Moment dynamics and observer design for a class of quasilinear quantum stochastic systems

TL;DR

This paper analyzes a class of open quantum systems with algebraic structure, deriving moment dynamics, invariant state characteristics, and designing a Kalman-like quantum filter for state estimation.

Contribution

It introduces a tractable approach to moment dynamics and observer design for quasilinear quantum stochastic systems with algebraic structure.

Findings

Closed-form quasi-characteristic function of invariant state

Explicit infinite-horizon growth rates for cost functionals

Kalman-like quantum filter for state estimation

Abstract

This paper is concerned with a class of open quantum systems whose dynamic variables have an algebraic structure, similar to that of the Pauli matrices pertaining to finite-level systems.

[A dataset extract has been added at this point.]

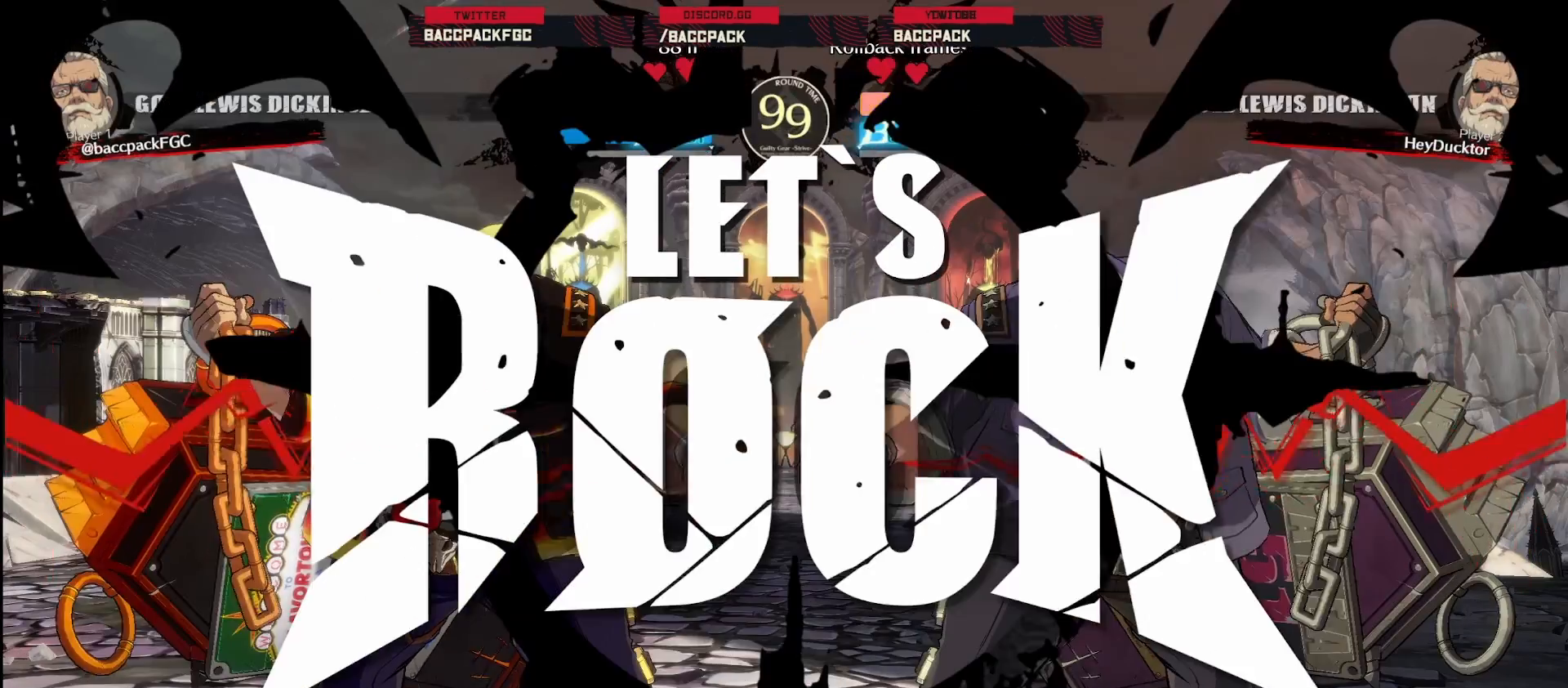
{"buttons": ["DPAD_RIGHT"], "events": [[250, "SQUARE", "down"], [300, "SQUARE", "up"], [383, "SQUARE", "down"], [433, "SQUARE", "up"]]}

The system interacts with external bosonic fields, and its Hamiltonian and coupling operators depend linearly on the system variables. This results in a Hudson-Parthasarathy quantum stochastic differential equation (QSDE) whose drift and dispersion terms are affine and linear functions of the system variables. The quasilinearity of the QSDE leads to tractable dynamics of mean values and higher-order multi-point moments of the system variables driven by vacuum input fields. This allows for the closed-form computation of the quasi-characteristic function of the invariant quantum state of the system and infinite-horizon asymptotic growth rates for a class of cost functionals. The tractability of the moment dynamics is also used for mean square optimal Luenberger observer design in a measurement-based filtering problem for a quasilinear quantum plant, which leads to a Kalman-like quantum filter.